# [VEREISTE HANDELING]
Beantwoord de volgende vragen aan de hand van de tekst over de verordening inzake Zuid-Sudan:
(a) Welke drie rechten uit het Handvest van de grondrechten worden in het bijzonder genoemd?
(b) Wie moet de bevoegdheid uitoefenen om de lijsten in de bijlagen I en II te wijzigen?
(c) Welke verordening wordt ingetrokken en vervangen?
··· GESELECTEERDE TEKST
Sommige van deze maatregelen vallen onder het toepassingsgebied van het Verdrag en derhalve is regelgeving op het niveau van de Unie noodzakelijk voor de tenuitvoerlegging ervan, met name om te garanderen dat de maatregelen in alle lidstaten uniform door de marktdeelnemers worden toegepast.

(5)

Deze verordening eerbiedigt de grondrechten en beginselen die met name in het Handvest van de grondrechten van de Europese Unie zijn erkend, in het bijzonder de rechten op een effectief rechtsmiddel, op een eerlijk proces en op de bescherming van persoonsgegevens. Deze verordening dient te worden toegepast overeenkomstig deze rechten.

(6)

Gezien de specifieke dreiging voor de internationale vrede en veiligheid die van de situatie in Zuid-Sudan uitgaat, en om te zorgen voor samenhang met het wijzigings- en herzieningsproces van de bijlagen bij Besluit (GBVB) 2015/740, moet de bevoegdheid om de lijsten in de bijlagen I en II bij deze verordening te wijzigen door de Raad worden uitgeoefend.

(7)

Met het oog op de tenuitvoerlegging van deze verordening en op een zo groot mogelijke rechtszekerheid binnen de Unie dienen de namen en andere relevante gegevens openbaar te worden gemaakt van de natuurlijke personen, rechtspersonen, entiteiten en lichamen waarvan de tegoeden en economische middelen krachtens deze verordening moeten worden bevroren. De verwerking van de persoonsgegevens dient te gebeuren overeenkomstig Richtlijn 95/46/EG (4) en Verordening (EG) nr. 45/2001 (5).

(8)

Verordening (EU) nr. 748/2014 dient te worden ingetrokken en door deze verordening te worden vervangen,

HEEFT DE VOLGENDE VERORDENING VASTGESTELD:

Artikel 1

Voor de toepassing van deze verordening wordt verstaan onder:

a)   „tussenhandeldiensten”:

i)
······
··· GETOONDE GEGEVENS
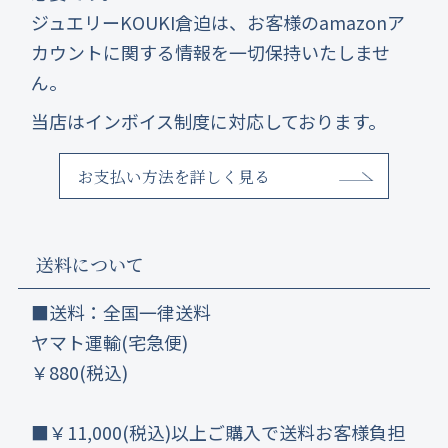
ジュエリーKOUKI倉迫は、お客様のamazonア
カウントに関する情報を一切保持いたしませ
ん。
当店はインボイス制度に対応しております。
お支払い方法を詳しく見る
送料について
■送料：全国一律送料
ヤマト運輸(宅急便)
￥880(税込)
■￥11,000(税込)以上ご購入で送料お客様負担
······
··· GETOONDE GEGEVENS
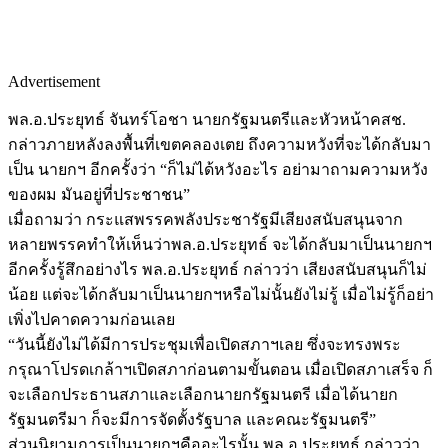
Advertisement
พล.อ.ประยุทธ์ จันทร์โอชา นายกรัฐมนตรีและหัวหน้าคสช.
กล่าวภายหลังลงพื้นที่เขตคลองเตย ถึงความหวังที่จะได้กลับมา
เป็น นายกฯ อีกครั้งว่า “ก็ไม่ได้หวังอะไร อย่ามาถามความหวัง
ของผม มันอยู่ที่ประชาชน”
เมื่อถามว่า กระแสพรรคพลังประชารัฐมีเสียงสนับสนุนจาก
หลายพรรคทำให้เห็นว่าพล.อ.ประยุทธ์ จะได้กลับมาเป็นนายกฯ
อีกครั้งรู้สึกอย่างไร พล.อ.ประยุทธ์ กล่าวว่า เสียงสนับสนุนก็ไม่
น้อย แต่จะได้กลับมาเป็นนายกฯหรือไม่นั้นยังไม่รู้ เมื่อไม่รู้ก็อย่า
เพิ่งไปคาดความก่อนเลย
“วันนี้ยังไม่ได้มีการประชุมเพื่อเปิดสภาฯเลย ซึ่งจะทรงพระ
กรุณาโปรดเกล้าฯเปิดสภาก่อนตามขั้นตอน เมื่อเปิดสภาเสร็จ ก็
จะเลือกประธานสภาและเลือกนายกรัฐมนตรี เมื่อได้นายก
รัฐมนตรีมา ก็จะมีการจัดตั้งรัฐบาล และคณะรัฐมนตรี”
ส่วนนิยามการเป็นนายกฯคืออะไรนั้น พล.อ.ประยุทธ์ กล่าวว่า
······
# [SCHRIFTELIJK ANTWOORD]
(a) Het recht op een effectief rechtsmiddel, het recht op een eerlijk proces en het recht op bescherming van persoonsgegevens.
(b) De Raad.
(c) Verordening (EU) nr. 748/2014.